In a PR system, you vote for a party that isn't part of the ruling coalition, you have no representation at all. Because it's not a good representative system. The power lies solely in the parties forming the ruling coalition, If you can get 50% + 1 votes for your party by screwing over minorities your party rules the country. PR systems have more of a tendency towards radical right wing politics because there's less need to represent minority interests. In a Community Representation system if even five members of a party are in close districts in communities with a significant number of minorities that might be the deciding factor that can change party policy.

And this isn't really theoretical either.

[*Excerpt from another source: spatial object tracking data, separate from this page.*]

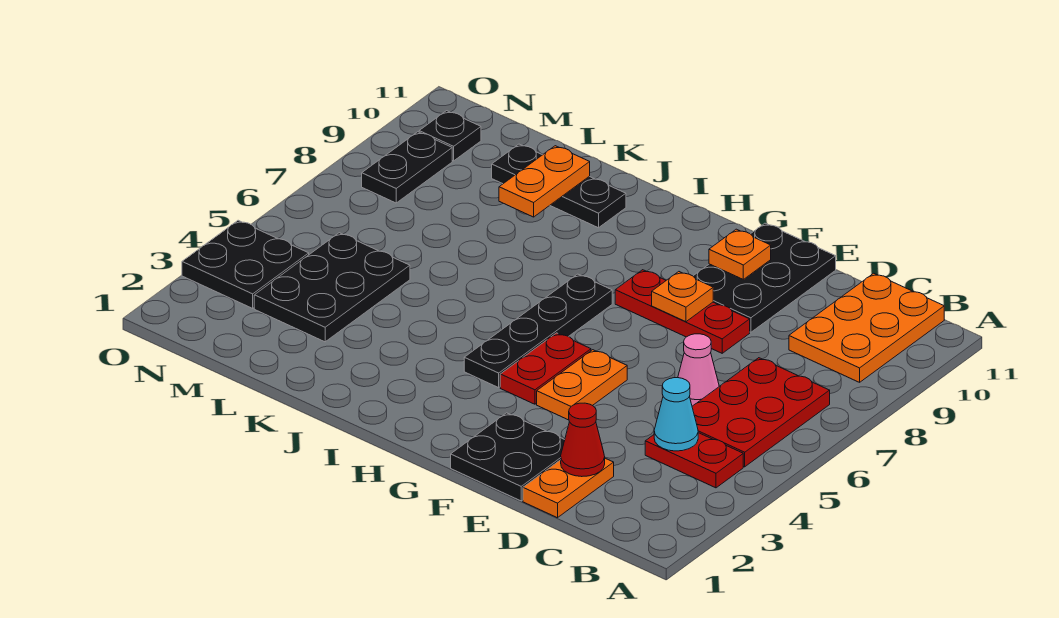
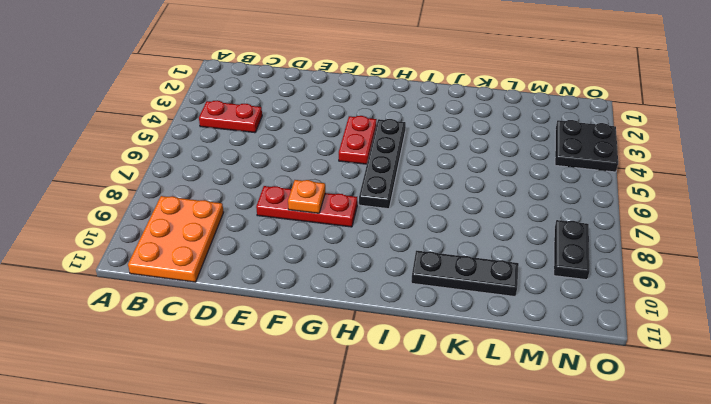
none -> red 2x3 plate [692,358,830,467]
none -> orange 1x2 plate [523,458,614,518]
none -> pink 1x1 cone [678,334,719,406]

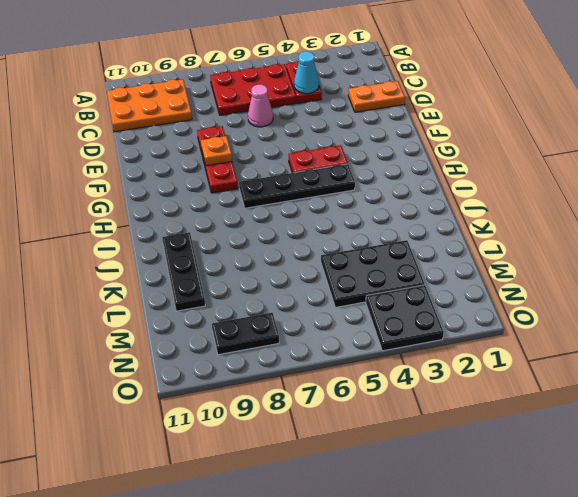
none -> black 2x2 plate [451,413,565,501]
none -> black 2x3 plate [693,223,836,332]
none -> orange 1x2 plate [537,350,627,420]

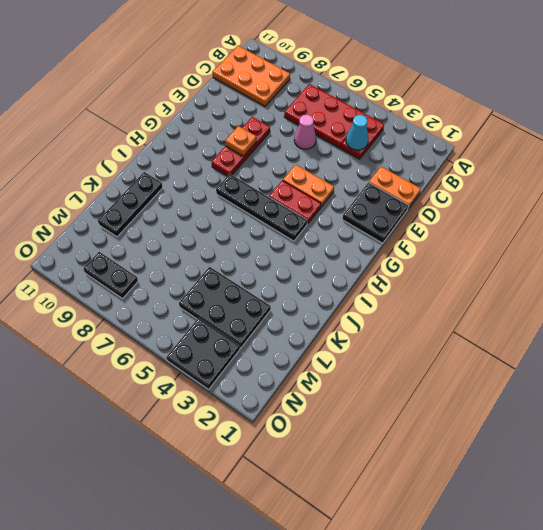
none -> black 2x3 plate [693,223,836,332]
none -> black 1x1 plate [419,111,481,161]
none -> red 1x1 cone [561,403,605,477]

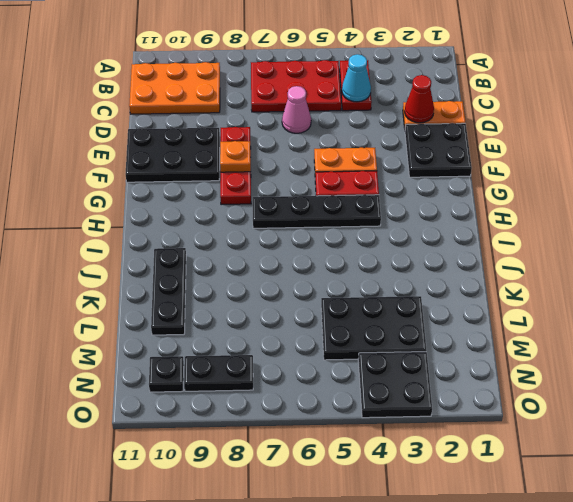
none -> orange 1x1 plate [709,229,771,279]
none -> orange 1x2 plate [499,146,590,217]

The EU is PR and has countries leaving because they don't feel represented and they've taking a turn towards the extreme right. Israel has a PR system and it's current ruling coalition is made up of a right wing party that has to make concessions to extreme right parties to stay in power. Before claiming PR is better than a community representation system then I suggest closing the spreadsheet for a few minutes and look at the real world track record of PR systems. I've had conversations with people in Europe that are a little jealous of us for having community representation.

Of course any democratic system will fail without participation of the people. So make sure you go and vote.

[–] positiveWHAT@lemmy.world 1 points 2 months ago

It may not be the person you voted for, but there is someone that’s supposed to represent your community.

That's a weird take on politics. "Hitler comes from my place so he represents me."

As a non-EU European I vote on country politics at the national elections, and local politics at the county elections. That way I have local representation in local matters, and national representation at national matters.
The current right wing surge in Europe is mostly because people don't like the amount of Muslim immigrants and most countries have only far right parties that rides on that matter. Plus Russian influence I assume.

You do not get a good political landscape with one seat districts that can even be gerrymandered. Every fucking US state house is divided in DEM and REP, that's not healthy.